In Folio: today, Matt Kinsman reports on an MPA conference session called “Who Controls Social Media at Your Magazine Brand?” To my ears, it’s a question that’s at odds with the essence of social media. It suggests that not only do magazine publishers not yet understand social media, they’re actually afraid of it. The unstated assumption seems to be that if someone doesn’t control it, all hell will break loose.
In his article, “For Publishers, Who Are the Gatekeepers of Social Media?”, Kinsman quotes Hearst’s Matthew Milner as asking whether all stakeholders should “be given the capability to tweet.” Moreover, asked Milner, “is the ultimate stakeholder necessarily editorial, or marketing, or could it even be the technology department, which may ultimately own the cost of social media?”
Thinking of social media in terms of control simply doesn’t work. Social media’s not a product you control, but a conversation you participate in.When you try to control a conversation or restrict who gets to talk, it won’t be very productive. You might make your point, but you won’t hear everything you should.

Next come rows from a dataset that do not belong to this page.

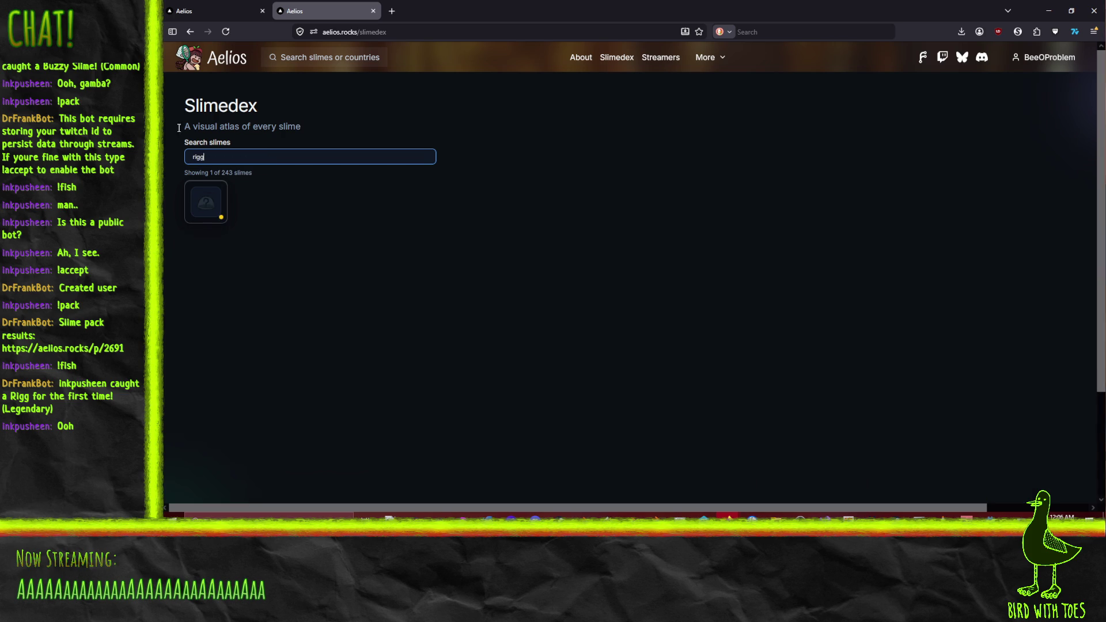
mouse_move(203, 206)
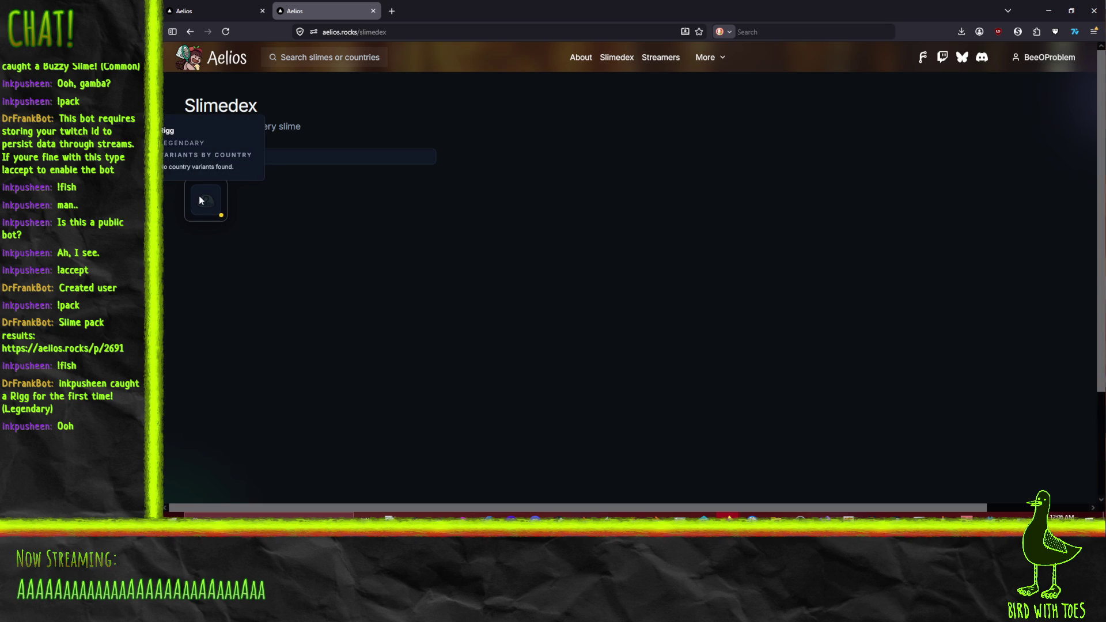
left_click(373, 10)
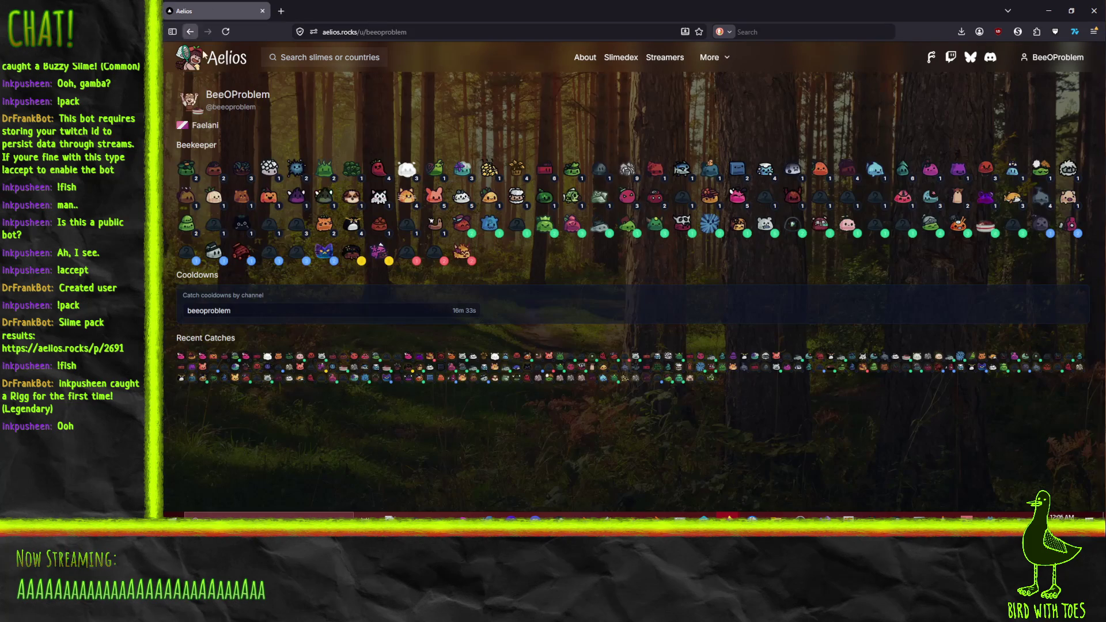
Minimize Firefox and place the cursor at the end of line 13 in BoneTargetGenerator.gd
left_click(1049, 10)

It makes sense to develop a clear brand strategy for social media and share it with all your publishing staff. But why should a single department, whether editorial, sales, or marketing, “get the keys to the engine”?
Perhaps I’m being naive, but I’d rather let leadership in a brand’s social media efforts develop naturally. In the end, if you try to rigorously control who is given access to social media and what they say, your efforts are bound to fail.